Site icon ProVideo Coalition

The iPhone 3G S can’t really EDIT video!

iphone-3gs-video.png

Okay, let’s get one thing straight about the new Apple iPhone 3G S … it can’t edit the video it shoots. What it can do is trim the beginning and end of each and every clip. That may just be semantics talking but I’ve seen lots of stuff on the Interweb saying that you can edit the video that you shoot on the iPhone … to me editing means that you can actually join two separate clips into one. You can’t do this on the iPhone 3G S. But you indeed can trim your clips to shave off unwanted frames at the head and the tail. It’s a really cool thing to be able to do, especially if you are running low on storage space on the phone. And considering you have to tap the start/stop button on the touch screen (as opposed to say a hard button on the side) you are likely to have some slop at the head and tail as you begin a shot.

It’s really an ingenious interface once a clip is captured though:

When you play back a clip you have a little filmstrip at the top of the screen with a small playhead. If you want to trim a clip you just tap and drag the handles at the beginning or end of the filmstrip. The handles turn yellow as you adjust them and the screen updates as you trim. When you are happy tap the trim button and you have a shorter clip, space saved.

This is a nice feature. I’m not sure if in-camera trimming is available on other video shooting phones (or micro camcorders like the Flip) or not, but if not then you can bet they will add that in the future. It seems only natural that Apple will add a most rudimentary way to actually edit and join a few trimmed clips together with some update in the future. Winston brought up a good point on Twitter that with all the applications available for the phone it’s a no-brainer that someone will write one very soon. In fact there’s no telling what kinds of video manipulation apps are in the works. With the ability to upload video clips directly to YouTube or MobileMe (not to mention direct email) then a basic editing / clip joining function would be a godsend for the journalist in the field or the dad on the beach. Of course bandwidth is always an issue when sending video around. When I tried to email a minute long clip I got this message:

The iPhone didn’t want to email a video longer than 47 seconds and 4.5 megs as that’s the default trim length it gave me. But it did upload the whole minute long clip to MobileMe. It compresses these videos a bit further down to 480×360.

I’ve never had a micro video camera like this before. All of my casual video shooting is with my HV20 rig with GT35Pro lens adapter so this concept of always having a video camera available is new in my mind. I took the iPhone 3G S out for a stroll around the neighborhood this morning just to grab a few shots and see what the video looks like.

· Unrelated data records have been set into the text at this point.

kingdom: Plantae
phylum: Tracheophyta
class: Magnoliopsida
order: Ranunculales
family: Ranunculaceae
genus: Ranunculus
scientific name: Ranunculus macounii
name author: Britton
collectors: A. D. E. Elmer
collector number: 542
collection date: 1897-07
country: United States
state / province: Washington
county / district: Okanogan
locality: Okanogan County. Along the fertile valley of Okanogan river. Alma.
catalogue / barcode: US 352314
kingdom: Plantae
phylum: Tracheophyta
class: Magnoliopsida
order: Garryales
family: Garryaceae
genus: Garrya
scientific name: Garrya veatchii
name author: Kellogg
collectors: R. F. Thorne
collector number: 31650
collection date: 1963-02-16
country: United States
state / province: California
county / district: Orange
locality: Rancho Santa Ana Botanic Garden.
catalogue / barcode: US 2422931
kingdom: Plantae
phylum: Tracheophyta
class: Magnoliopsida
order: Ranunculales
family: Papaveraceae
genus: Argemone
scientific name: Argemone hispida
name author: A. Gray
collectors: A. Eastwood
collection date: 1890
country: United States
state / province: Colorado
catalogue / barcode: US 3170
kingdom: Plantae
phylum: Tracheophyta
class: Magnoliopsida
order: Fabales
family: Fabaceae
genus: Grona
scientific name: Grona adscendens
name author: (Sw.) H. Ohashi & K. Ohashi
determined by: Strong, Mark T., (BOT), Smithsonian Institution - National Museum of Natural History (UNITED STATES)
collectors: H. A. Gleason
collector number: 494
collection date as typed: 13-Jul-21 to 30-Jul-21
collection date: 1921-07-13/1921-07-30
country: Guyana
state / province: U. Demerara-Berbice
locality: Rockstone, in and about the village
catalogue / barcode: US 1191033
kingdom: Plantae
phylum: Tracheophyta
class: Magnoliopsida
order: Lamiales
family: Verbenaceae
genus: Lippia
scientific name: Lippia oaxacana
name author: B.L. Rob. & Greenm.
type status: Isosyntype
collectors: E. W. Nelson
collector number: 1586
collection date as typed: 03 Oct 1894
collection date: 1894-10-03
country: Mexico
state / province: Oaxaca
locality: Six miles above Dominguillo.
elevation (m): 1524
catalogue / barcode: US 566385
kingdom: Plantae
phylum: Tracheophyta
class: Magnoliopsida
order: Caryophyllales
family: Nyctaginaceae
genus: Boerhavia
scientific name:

Video is recorded at VGA resolution. It’s 640×480 when holding the phone in landscape orientation but it’s 480×640, like a long rectangle, when holding it portrait style. That will make for some funky/fun video. The phone is supposed to shoot at 30 frames per second but I found that often it will capture less. You can see from the Final Cut Pro bin below that FCP is see the fps on a lot of the clips at odd frame rates like 21, 19, or 23 frames per second:

It seems that the less light you have in your surroundings then the less and more sporadic the frame rates were. All this tech talk is just for information purposes only. This is a cell phone shooting video so at this point in technology we can’t expect too much out of it. From just playing with the iPhone 3G S for a couple of days I can say that the video is shoots is great for what you might do with it – capturing the moment; be it fun with friends or the occasional natural disaster to send over to CNN. Imagine how much on the scene video coverage the world will now get with millions and millions of these phones out in people’s hands. If you want more than that, better resolution, better audio, better color space, then get a real camera. I’m going to enjoy it for what it is.

Next, let’s see some actual video from this phone

FYI – there’s 5 QuickTime videos embeded in the next page between 5 megs and 8 megs. May take time to load on slower connections. But they are actually viewable on an iPhone!


I wanted so see how iPhone video would re-compress for the web so here’s a clip, slapped together in FCP, compressed with Compressor. The first is a few shots cut to some music. A lot of this footage is hard on a compression codec with movement, shooting into trees and the sun so this is about the most blocky video you might expect out of the iPhone. Of course the more compression you put on a clip the more blocks you will see. And not to mention these clips are compressed to H264 once upon shooting and then were compressed again from Compressor for the web:

Here’s the same cut just with some very subtle color correction on a few shots and then Magic Bullet Looks on others:

What does that video look like straight out of the phone? Here’s the raw footage from a couple of the shots.

This is the first shot in the edit above:

This is the light pole shot that changes from portrait to landscape in the edit:

And finally one more shot against the rock wall:

That quality isn’t too bad. I’m very happy to have that video capture capability in my cell phone. Now if they just enable the 720p capture ability that is apparently there within the chip then that will be even better. Maybe that’s coming in iPhone os 4.0.